----- GIVEN DATA -----

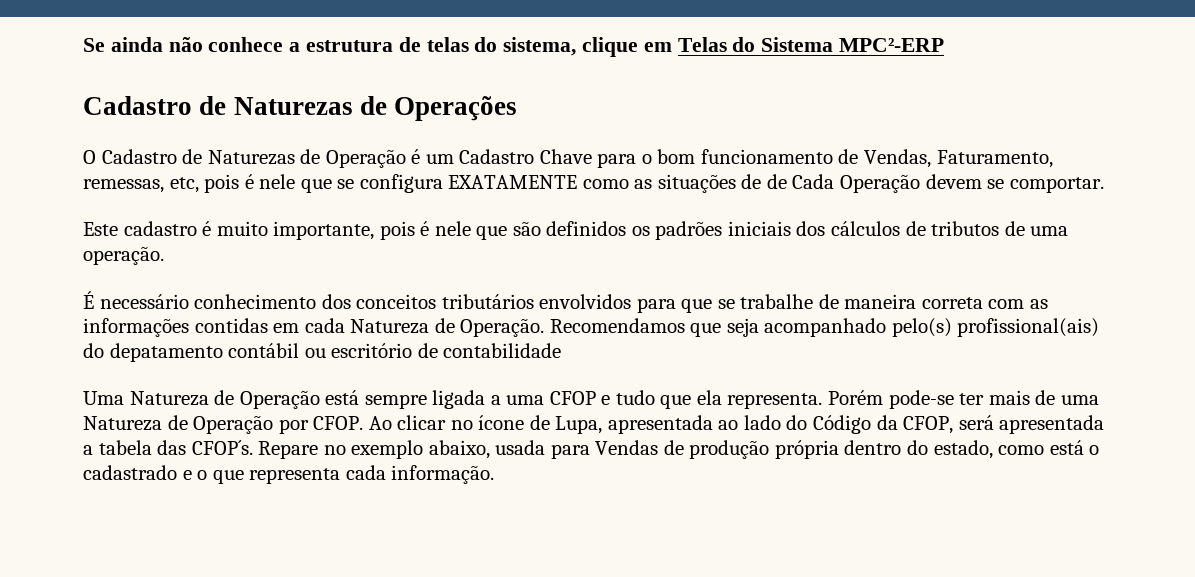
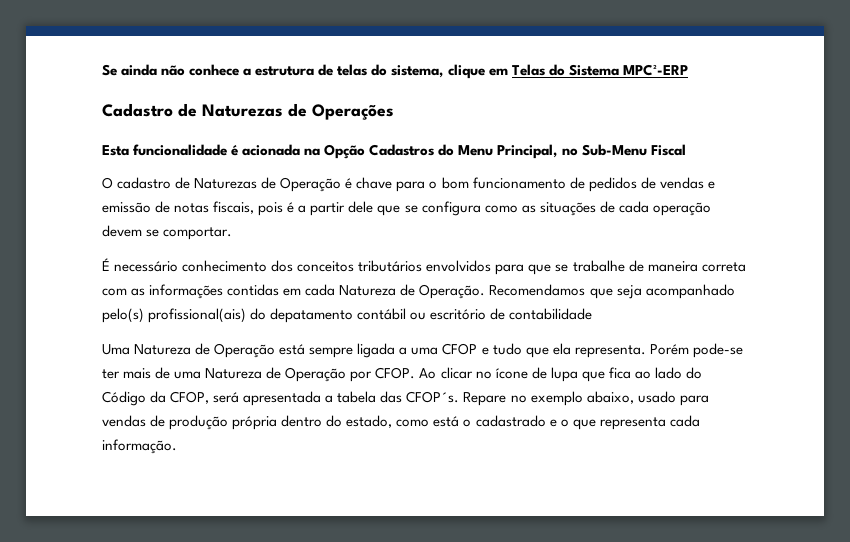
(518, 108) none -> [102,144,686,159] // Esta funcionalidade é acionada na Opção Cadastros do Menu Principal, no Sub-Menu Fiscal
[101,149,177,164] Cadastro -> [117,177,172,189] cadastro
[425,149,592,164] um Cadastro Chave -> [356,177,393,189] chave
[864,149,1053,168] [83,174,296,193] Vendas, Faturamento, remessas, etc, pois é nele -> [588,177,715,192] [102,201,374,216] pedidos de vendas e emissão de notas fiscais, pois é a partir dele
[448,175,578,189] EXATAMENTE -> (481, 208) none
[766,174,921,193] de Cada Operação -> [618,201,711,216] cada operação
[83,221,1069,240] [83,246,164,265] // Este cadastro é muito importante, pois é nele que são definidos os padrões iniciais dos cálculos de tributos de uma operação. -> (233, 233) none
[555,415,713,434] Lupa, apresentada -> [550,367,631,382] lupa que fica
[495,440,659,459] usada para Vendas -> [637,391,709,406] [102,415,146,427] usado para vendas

-----
----- GIVEN DATA -----

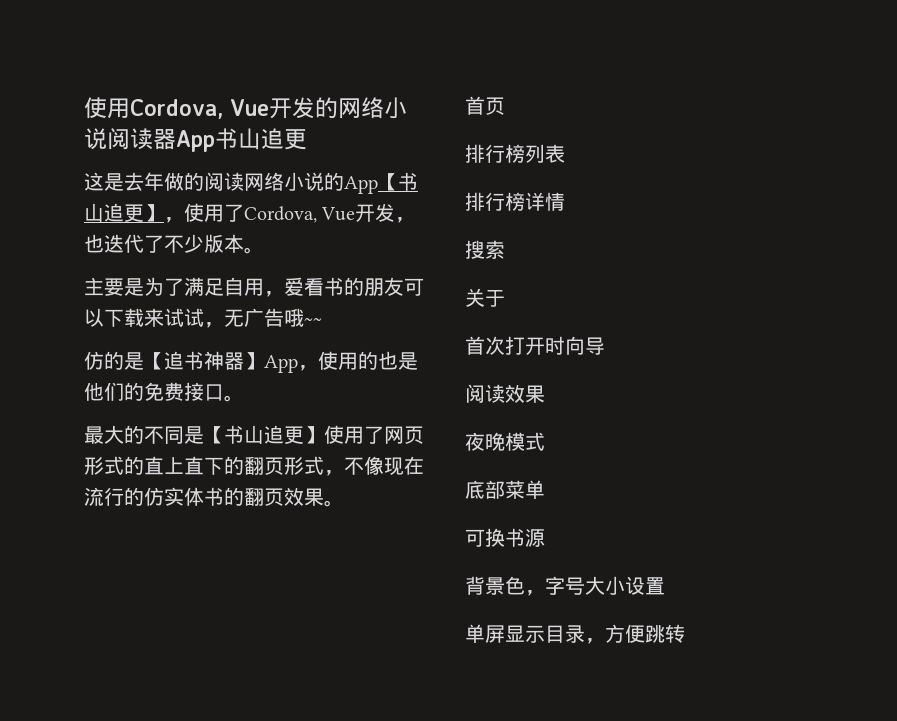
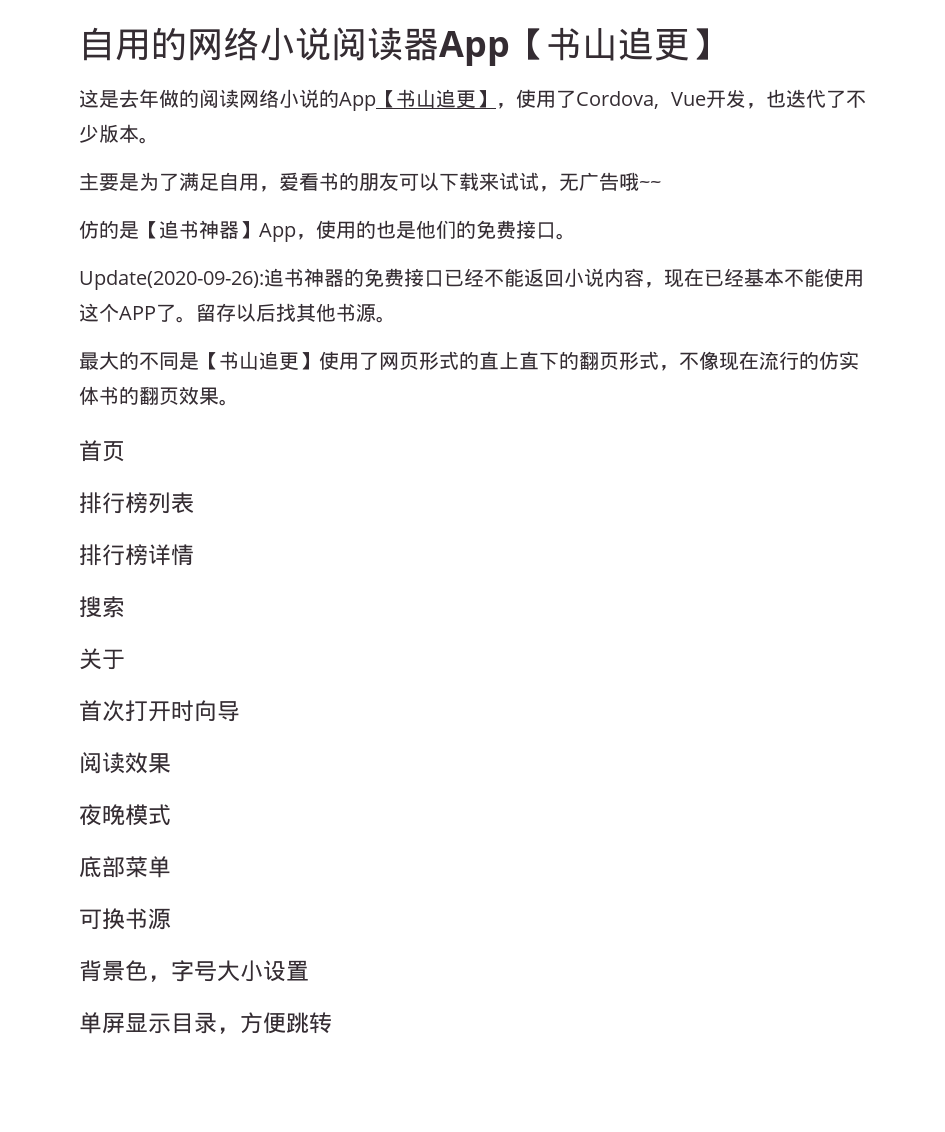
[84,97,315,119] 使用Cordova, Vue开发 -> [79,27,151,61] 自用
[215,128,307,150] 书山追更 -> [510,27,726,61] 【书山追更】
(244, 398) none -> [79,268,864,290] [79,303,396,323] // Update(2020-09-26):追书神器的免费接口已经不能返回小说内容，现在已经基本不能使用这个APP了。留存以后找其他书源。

-----

### ABOUT THIS EXERCISE
In the records above, the line with "(518, 108) none" marks the start and the line with "[425,149,592,164] um Cadastro" marks the end; copy that stretch exactly, both lines included, and nothing else.

### EXERCISE SOLUTION
(518, 108) none -> [102,144,686,159] // Esta funcionalidade é acionada na Opção Cadastros do Menu Principal, no Sub-Menu Fiscal
[101,149,177,164] Cadastro -> [117,177,172,189] cadastro
[425,149,592,164] um Cadastro Chave -> [356,177,393,189] chave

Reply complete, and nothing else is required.